Milano, è una sconosciuta, è tardi. Daniela vorrebbe fare un’altra sosta, a me invece viene una botta da Generale Nobile tra capo e collo e le dico che vorrei tentare tutta una tirata per essere a casa la mattina dopo. Mi guarda spiritata, comincia a sparare nomi, cifre; il San Gottardo, i pieni di benzina, acqua, soste, cessi, caffè. Ricominciamo a discutere, ad un certo momento mi vedo con il viso sul cofano dell’auto, il vetro in frantumi, un rivolo di sangue lungo la lamiera. Sono stanco, ci fermiamo a Como. Un po’ di lungolago, di saliscendi e finalmente troviamo una pensione per dormire. A cena lo zafferano è ovunque. La mattina successiva siamo sull’A9 Como-Chiasso. “Ieri sera alle 10 l’affluenza è stata del quarantatre virgola sei percento”, dice Daniela. Chiasso è divisa esattamente a metà, come Berlino quando eravamo ragazzini, ma qui la faccenda è più semplice. Un poliziotto italosvizzeroitaliano ci fa la paletta e ci chiede quaranta euro per mettere le gomme sulla loro autostrada. Siamo in territorio svizzero, fatico un po’ a capirlo perché sostiene che avrei dovuto prendere il ticket d’ingresso non so bene dove indicandomi una specie di cinema, ad ogni modo ci lascia andare via senza multa. Galleria del San Gottardo (Gotthardtunnel): me l’aspettavo diverso. Non ci sono più voci italiane via etere, restiamo col nostro quarantatre percento e rotti che gioca a pingpong sul cruscotto. L’autostrada svizzera è intubata nelle montagne, ma quando si è fuori i prati sotto i monti sono davvero belli. “Heidi è viva e lotta insieme a noi!” penso, poi i copertoni delle ruote cominciano a rumoreggiare lungo i cordoli di sicurezza, raddrizzo lo sterzo e ci fermiamo a prendere un bel caffè annacquato.

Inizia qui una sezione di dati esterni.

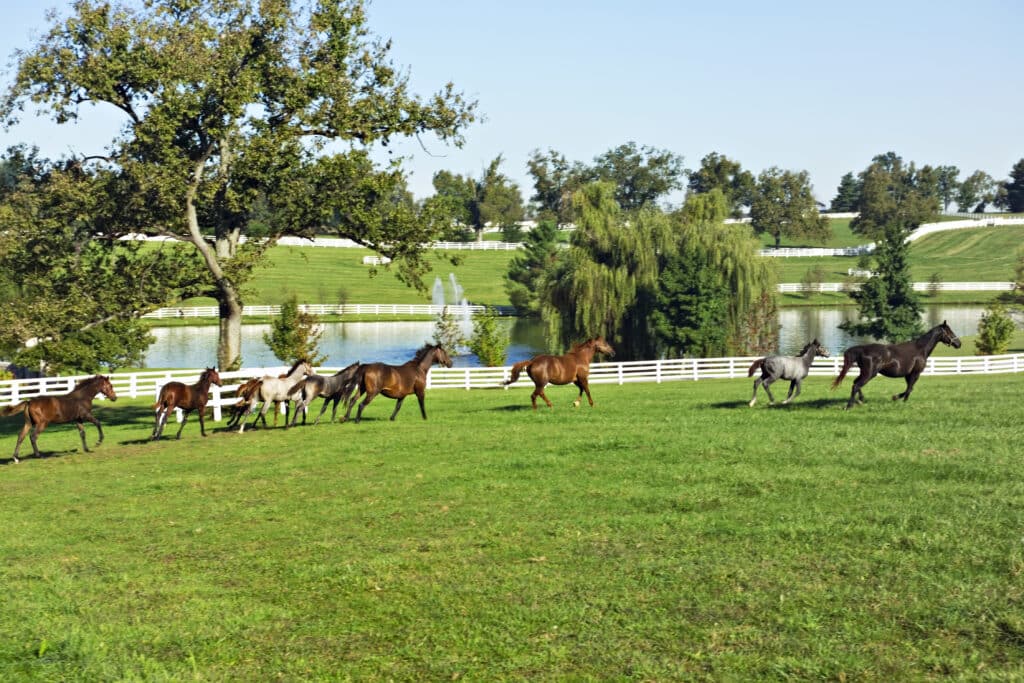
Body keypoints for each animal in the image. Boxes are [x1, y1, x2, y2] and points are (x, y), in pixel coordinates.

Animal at [831, 320, 961, 409]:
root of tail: (862, 350)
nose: (959, 344)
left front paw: (901, 400)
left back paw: (860, 400)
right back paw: (849, 406)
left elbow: (909, 388)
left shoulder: (908, 375)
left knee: (855, 383)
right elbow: (909, 389)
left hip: (865, 373)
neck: (920, 350)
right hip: (869, 374)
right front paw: (897, 398)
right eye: (949, 331)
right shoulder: (915, 373)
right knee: (856, 385)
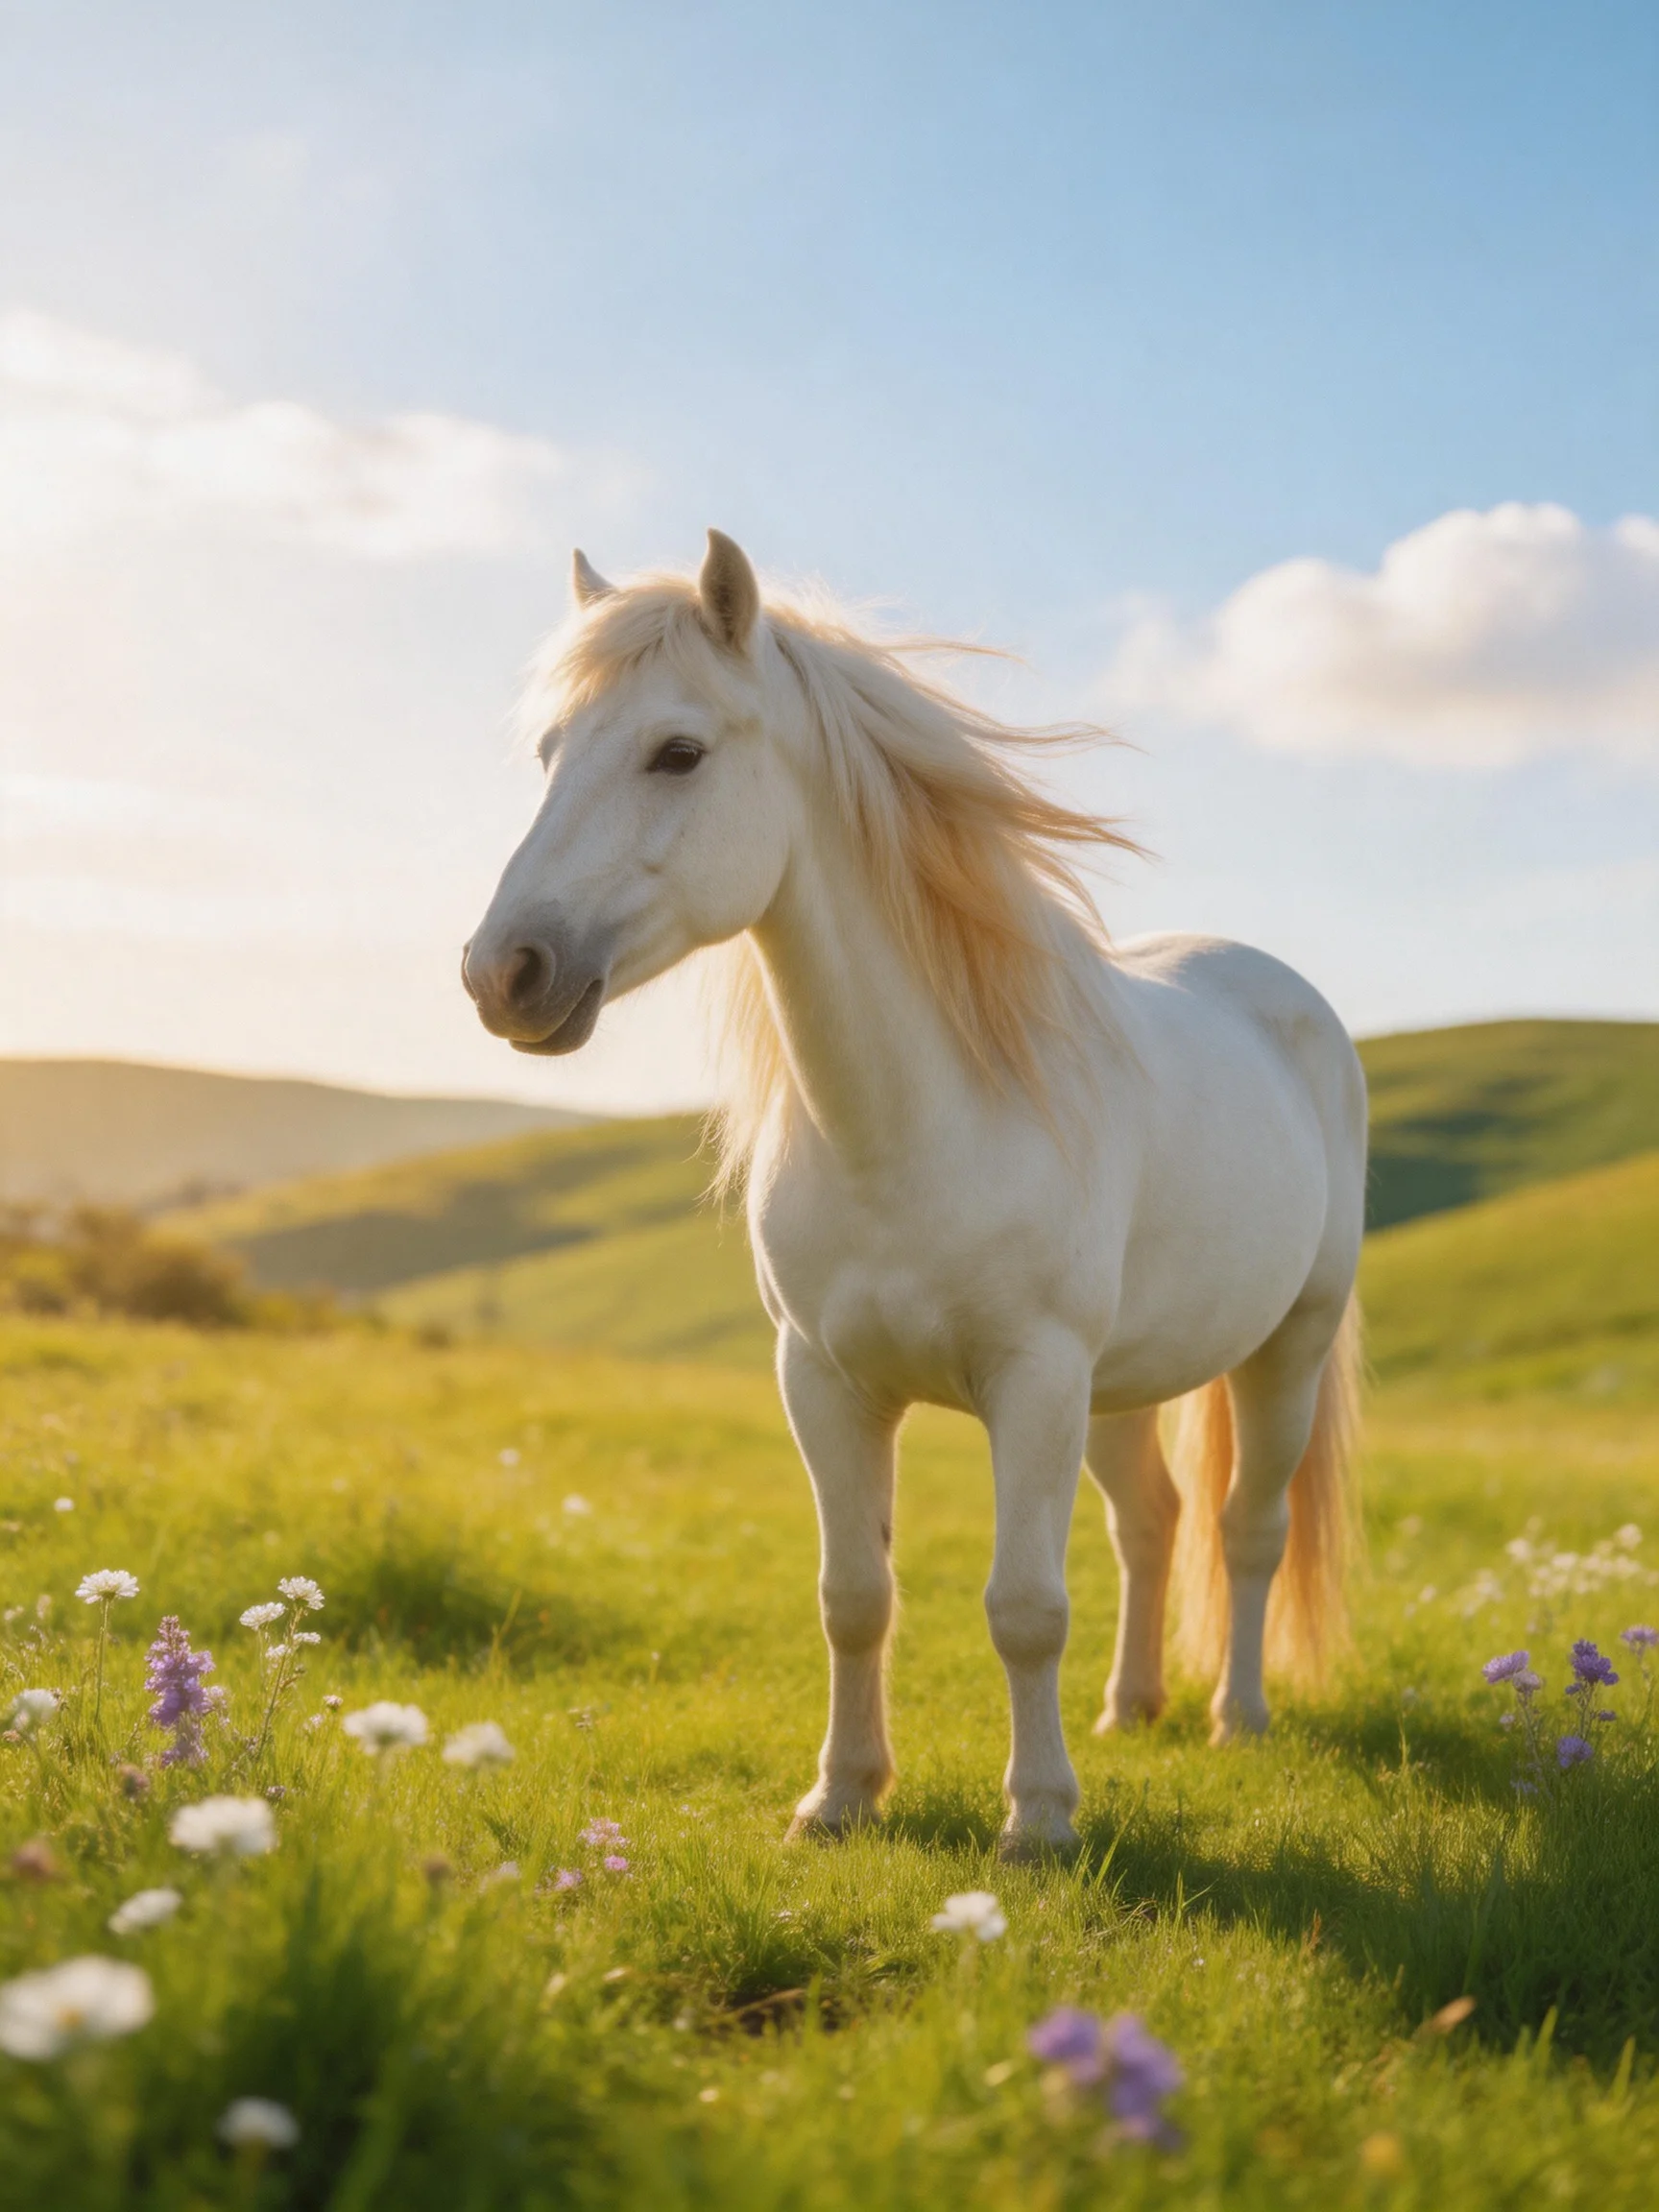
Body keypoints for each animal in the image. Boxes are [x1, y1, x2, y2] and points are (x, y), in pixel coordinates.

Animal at [463, 531, 1366, 1858]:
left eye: (678, 751)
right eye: (547, 755)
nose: (503, 973)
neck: (912, 1128)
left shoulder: (1034, 1379)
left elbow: (1025, 1605)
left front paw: (1037, 1821)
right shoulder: (825, 1382)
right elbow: (854, 1595)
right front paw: (841, 1797)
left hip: (1282, 1350)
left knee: (1248, 1529)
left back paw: (1234, 1719)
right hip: (1123, 1384)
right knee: (1150, 1522)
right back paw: (1131, 1708)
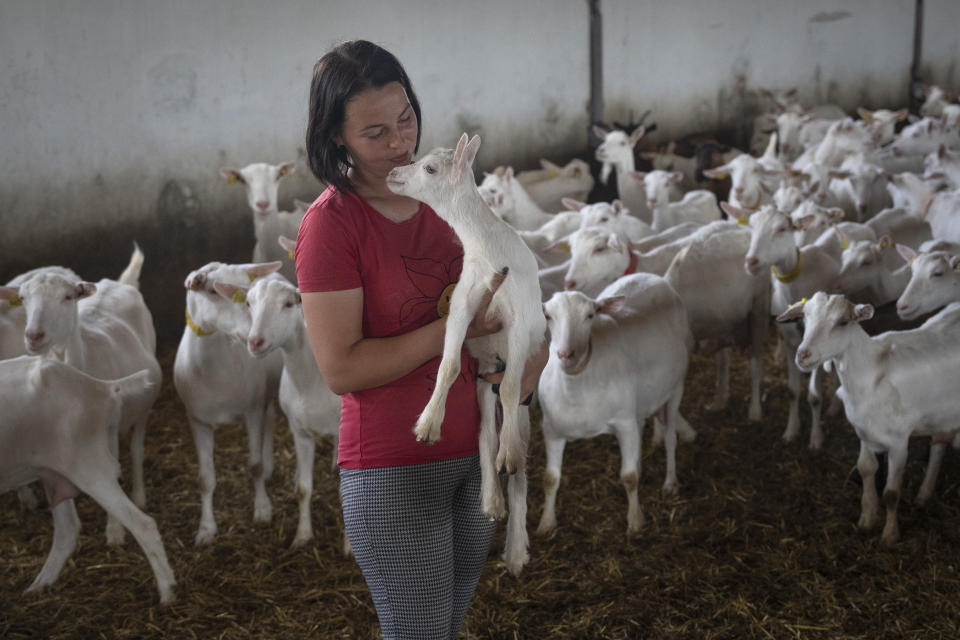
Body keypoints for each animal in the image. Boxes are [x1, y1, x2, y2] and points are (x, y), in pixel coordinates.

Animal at [0, 358, 175, 604]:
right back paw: (39, 586)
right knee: (68, 530)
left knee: (143, 524)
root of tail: (104, 387)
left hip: (89, 466)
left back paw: (168, 593)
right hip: (55, 473)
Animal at [172, 260, 284, 544]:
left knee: (270, 421)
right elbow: (205, 479)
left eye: (250, 290)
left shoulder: (252, 410)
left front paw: (262, 509)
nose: (255, 335)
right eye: (212, 291)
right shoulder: (197, 420)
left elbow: (254, 466)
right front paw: (206, 529)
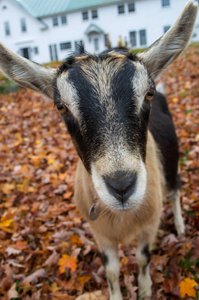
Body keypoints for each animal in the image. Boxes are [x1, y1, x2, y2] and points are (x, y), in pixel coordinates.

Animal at [0, 1, 197, 298]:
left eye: (147, 93)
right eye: (61, 106)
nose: (122, 185)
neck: (122, 219)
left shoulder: (149, 225)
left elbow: (143, 258)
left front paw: (145, 290)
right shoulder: (100, 233)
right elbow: (111, 270)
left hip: (171, 164)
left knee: (175, 190)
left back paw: (181, 226)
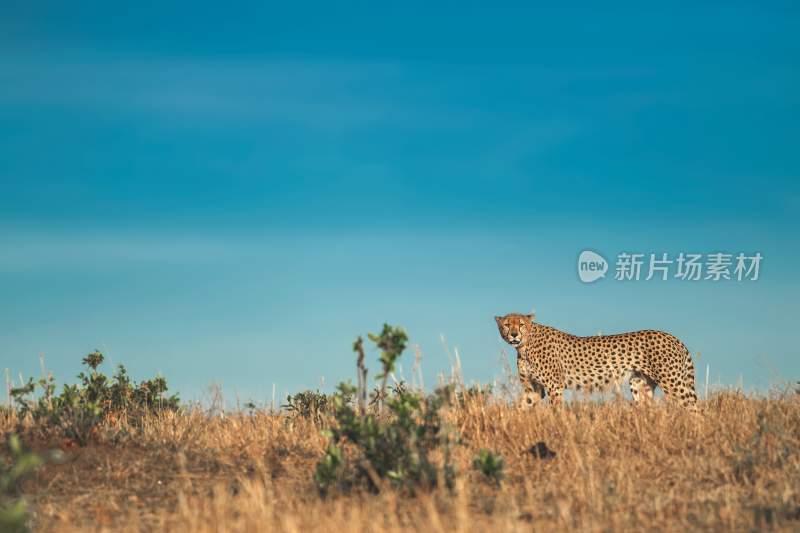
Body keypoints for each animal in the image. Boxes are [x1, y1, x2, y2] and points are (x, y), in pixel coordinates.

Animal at [496, 310, 696, 410]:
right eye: (506, 324)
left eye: (521, 324)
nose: (514, 334)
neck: (525, 345)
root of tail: (671, 336)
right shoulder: (533, 388)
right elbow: (522, 406)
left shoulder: (554, 386)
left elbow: (556, 410)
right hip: (639, 383)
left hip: (672, 383)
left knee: (693, 408)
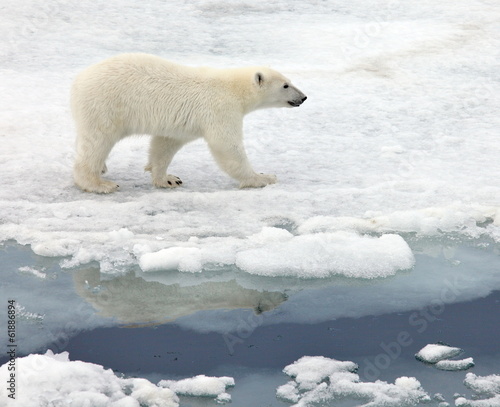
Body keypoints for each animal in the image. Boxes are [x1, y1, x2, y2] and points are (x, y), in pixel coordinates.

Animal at [70, 53, 304, 194]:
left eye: (290, 81)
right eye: (285, 85)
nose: (303, 97)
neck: (233, 88)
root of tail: (79, 80)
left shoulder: (179, 124)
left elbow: (165, 145)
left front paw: (168, 179)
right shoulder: (220, 109)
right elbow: (228, 147)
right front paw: (263, 177)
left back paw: (102, 168)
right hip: (106, 106)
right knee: (97, 142)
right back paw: (99, 183)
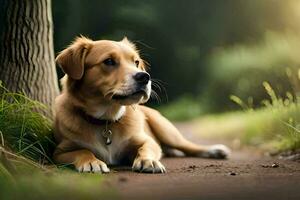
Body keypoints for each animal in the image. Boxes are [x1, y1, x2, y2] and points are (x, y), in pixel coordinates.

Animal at [53, 36, 230, 173]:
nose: (145, 77)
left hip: (165, 129)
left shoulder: (147, 140)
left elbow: (146, 148)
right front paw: (91, 161)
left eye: (136, 62)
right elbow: (82, 151)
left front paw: (148, 160)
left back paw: (215, 150)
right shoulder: (60, 151)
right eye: (109, 61)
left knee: (188, 146)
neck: (106, 120)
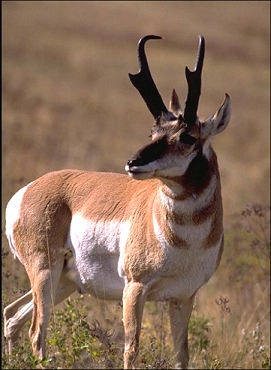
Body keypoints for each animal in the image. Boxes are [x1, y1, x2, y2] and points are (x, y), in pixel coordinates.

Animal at [3, 34, 232, 368]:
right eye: (153, 131)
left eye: (188, 136)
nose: (132, 162)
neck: (185, 239)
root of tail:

Ore sedici e trenta, territorio francese. Daniela legge la mappa: “Prendere la E25 Nancy, Saint-Dié, Strasbourg”. La campagna Francese è giallognola, secca, la terra sembra depauperata di elementi essenziali e la strada poco curata, però il limite di velocità sale a centotrenta chilometri orari. Daniela chiama sua madre, cinquantasette percento! Dico cinquantasette percento! È fatta! La gioia mi rimette in forze, ‘sta macchina va che è un piacere…
Ore diciannove, territorio Lussemburghese: fame, sete, voglia di arrivare. Altra sosta vicino Lussemburgo, un panino sei euro. Alle nove di sera entriamo in Belgio. Nell’auto sono ormai decine di chilometri che a parlare è soltanto il motore, siamo comunque convinti (ce lo diciamo senza spiccicare parola) che ne è valsa la pena. E40/A3 direzione Genk, Hasselt, Leuven.
Quando parcheggio davanti casa spiego al portinaio dell’albergo di fronte che l’Italia è quasi liberata. Dice, “ma non era già successo nel quarantacinque?” Dice proprio così, con quel solito modo belga di parlare un po’ in inglese e un po’ in fiammingo con gli stranieri, tanto per fare il difficile. “Sì”, gli rispondo, “ma stavolta non dovremmo dire grazie a nessuno. See you.”
Chiudo lo sportello della macchina. Un lampo! “Le chiavi di casa”, penso tastando le tasche, “le ho lasciate a Roma…” Alzo lo sguardo per l’imprecazione automatica e vedo le luci di casa accese. Daniela è già dentro.